Vesper: łamanie zasad
Zresztą w Polsce z kulturą picia drinków jest w ogóle kiepsko. Zdaniem Adama uważane są za niemęskie, by rzec dosadnie – pedalskie, a tymczasem sam Fleming udowodnił swoją książką i swoim koktajlem, że wcale takie nie są. Vesper to jeden z najpiękniejszych koktajli w historii barmaństwa, bo stworzyła go literatura. Mało jest innych przykładów, kiedy to nie barman tworzy kompozycję, a zostaje mu rola odtwórcy. Adam w tej roli radzi sobie świetnie. W koktajlu, który zaraz dla mnie przyrządzi, znajdzie miejsce na kreatywność nawet mimo moich zastrzeżeń, że chcę rozmawiać o całkowitym wzorcu z Sevres Bondowskiego drinka.
Nieszablonowość vesper polega na czymś jeszcze. – Ten koktajl łamie wiele stereotypów dotyczących martini. Zazwyczaj w tej rodzinie kompozycji spotykamy się z kombinacjami 2-3 składników, przy czym jeden z nich jest samotnym jeźdźcem, który unosi całą kompozycję.
– Vesper wywraca ten schemat na nice. Cała konstrukcja koktailu jest niezwykle ciekawa, bo szkieletem jest dalej gin, obecność wódki przełamuje jego jałowcowy, botaniczny charakter, troszeczkę go stopniuje, balansuje i sprowadza do parteru. Zaś lillet wprowadza delikatność, która sprawia, że koktail niezwykle miło się pije – tłumaczy Adam. Vesper jest jedynym rodzajem martini, w którym gin i wódka występują łacznie, a nie jako alternatywa. – Tutaj gin, wódka i lillet to jedność.

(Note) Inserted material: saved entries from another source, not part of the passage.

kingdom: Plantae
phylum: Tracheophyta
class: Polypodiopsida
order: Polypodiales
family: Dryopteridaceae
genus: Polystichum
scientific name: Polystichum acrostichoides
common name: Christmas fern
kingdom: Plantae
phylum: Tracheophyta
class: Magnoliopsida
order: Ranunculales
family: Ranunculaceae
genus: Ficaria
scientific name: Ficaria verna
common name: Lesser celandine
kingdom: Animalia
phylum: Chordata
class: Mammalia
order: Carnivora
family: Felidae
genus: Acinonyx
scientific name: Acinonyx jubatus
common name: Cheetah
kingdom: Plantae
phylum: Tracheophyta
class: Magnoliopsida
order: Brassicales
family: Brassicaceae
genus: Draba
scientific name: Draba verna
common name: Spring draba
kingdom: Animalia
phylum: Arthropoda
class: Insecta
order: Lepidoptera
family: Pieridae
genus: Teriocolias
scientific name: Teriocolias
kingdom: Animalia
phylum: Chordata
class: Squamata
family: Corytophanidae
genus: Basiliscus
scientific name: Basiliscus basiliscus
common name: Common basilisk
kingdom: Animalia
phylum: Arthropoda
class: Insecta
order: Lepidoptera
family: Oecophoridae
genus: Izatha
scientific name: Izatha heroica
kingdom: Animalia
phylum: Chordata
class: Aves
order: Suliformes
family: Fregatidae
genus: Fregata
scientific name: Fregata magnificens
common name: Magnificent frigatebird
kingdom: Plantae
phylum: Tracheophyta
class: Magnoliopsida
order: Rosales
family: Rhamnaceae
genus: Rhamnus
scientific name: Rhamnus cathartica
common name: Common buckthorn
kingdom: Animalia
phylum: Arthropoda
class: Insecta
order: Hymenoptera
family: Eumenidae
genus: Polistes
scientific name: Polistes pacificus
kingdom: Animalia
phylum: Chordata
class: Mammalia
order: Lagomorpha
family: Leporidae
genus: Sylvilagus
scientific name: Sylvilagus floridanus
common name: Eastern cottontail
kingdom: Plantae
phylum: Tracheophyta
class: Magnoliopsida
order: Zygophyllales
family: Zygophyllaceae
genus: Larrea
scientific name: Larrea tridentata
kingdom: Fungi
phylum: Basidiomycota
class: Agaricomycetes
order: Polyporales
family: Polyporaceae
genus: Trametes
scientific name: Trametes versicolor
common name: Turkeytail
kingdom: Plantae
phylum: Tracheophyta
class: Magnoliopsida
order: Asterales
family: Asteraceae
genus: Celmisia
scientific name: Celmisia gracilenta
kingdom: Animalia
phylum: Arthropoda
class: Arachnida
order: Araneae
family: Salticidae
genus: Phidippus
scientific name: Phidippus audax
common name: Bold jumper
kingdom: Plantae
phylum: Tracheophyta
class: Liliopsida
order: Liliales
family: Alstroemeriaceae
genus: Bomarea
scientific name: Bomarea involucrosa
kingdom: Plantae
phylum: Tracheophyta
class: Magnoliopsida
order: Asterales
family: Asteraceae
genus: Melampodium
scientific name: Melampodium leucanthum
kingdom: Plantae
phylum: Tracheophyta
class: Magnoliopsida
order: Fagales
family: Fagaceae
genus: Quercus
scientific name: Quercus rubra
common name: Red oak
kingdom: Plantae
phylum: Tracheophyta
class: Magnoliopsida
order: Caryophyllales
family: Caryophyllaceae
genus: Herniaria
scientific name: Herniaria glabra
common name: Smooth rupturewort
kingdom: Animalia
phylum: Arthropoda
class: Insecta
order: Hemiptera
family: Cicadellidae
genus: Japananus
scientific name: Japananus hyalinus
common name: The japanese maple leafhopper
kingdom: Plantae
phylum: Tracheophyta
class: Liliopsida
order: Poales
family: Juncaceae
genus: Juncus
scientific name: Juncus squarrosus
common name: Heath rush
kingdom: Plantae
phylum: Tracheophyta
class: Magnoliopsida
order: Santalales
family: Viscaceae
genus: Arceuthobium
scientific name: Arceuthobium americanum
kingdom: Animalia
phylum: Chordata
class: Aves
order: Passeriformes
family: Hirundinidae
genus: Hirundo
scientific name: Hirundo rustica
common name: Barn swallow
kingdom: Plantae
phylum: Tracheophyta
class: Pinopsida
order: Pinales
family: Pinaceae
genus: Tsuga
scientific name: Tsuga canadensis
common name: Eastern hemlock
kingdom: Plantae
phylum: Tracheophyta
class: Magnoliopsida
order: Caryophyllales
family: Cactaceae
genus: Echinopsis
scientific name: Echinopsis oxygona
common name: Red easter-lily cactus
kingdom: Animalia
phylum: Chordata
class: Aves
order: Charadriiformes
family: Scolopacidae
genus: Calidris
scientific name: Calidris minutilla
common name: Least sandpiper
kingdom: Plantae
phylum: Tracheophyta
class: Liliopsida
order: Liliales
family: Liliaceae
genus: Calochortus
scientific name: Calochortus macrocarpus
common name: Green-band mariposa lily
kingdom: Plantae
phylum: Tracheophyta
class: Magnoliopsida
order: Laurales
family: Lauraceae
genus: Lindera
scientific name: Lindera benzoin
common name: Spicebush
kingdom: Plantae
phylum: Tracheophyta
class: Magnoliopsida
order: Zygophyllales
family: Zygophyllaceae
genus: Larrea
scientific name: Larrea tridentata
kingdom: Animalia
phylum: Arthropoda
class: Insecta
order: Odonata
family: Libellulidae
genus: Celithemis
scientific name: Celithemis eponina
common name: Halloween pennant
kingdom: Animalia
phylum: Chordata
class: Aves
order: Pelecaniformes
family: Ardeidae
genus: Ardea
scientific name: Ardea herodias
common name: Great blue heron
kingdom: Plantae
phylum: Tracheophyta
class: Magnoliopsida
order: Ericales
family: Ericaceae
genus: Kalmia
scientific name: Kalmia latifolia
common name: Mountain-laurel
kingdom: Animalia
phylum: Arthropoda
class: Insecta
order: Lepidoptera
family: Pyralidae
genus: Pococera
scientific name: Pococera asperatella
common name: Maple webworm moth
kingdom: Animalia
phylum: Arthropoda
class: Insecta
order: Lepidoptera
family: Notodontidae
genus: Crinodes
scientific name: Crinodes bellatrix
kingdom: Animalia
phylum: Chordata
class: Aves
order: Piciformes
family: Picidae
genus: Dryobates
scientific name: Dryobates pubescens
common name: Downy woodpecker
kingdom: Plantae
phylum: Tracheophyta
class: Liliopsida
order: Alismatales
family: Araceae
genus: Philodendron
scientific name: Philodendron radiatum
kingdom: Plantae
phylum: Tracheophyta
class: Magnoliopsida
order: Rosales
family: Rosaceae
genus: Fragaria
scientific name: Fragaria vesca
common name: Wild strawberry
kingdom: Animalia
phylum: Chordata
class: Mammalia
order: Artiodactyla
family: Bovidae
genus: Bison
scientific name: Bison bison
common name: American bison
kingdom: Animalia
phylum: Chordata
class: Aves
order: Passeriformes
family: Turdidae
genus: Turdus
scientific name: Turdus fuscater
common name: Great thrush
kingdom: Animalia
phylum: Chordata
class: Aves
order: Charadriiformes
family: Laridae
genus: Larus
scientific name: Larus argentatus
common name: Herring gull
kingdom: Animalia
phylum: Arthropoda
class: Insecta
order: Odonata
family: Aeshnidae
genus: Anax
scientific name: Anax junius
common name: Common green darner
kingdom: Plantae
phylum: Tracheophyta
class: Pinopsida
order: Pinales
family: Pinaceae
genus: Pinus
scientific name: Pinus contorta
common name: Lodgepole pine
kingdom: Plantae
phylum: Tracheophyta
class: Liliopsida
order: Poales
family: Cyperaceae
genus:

Inna złamana zasada wyrażona jest sławnym zdaniem: wstrząśnięte, nie zmieszane. Zasadniczo koktajli typu martini nie powinno się traktować shakerem, powinny być emulsyjne, dobrze zbudowane i wyraziste. Jednak zasada brytyjskich dżentelmenów głosi: tak zimne, jak się da. Wstrząsanie mieszanki na lodzie aż shaker pokryje się szronem ułatwi sprawę, a dopełni jej – jak się zaraz przekonam – barmański suchy lód.
Wstrząśnięte? I to jak!
Adam stawia na barze shaker i wypełnia go lodem. Chwyta stalową miarkę do alkoholi. – Zdecydowałem się podwoić proporcje, żeby móc zaserwować ci koktajl tak, jak bym chciał, w bardziej spektakularny sposów – tłumaczy. W to mi graj. – I hate small portions of anything, particularly when they taste bad – komentował Bond swoje nawyki alkoholowe. Tym razem nie grozi mi ani jedno, ani drugie.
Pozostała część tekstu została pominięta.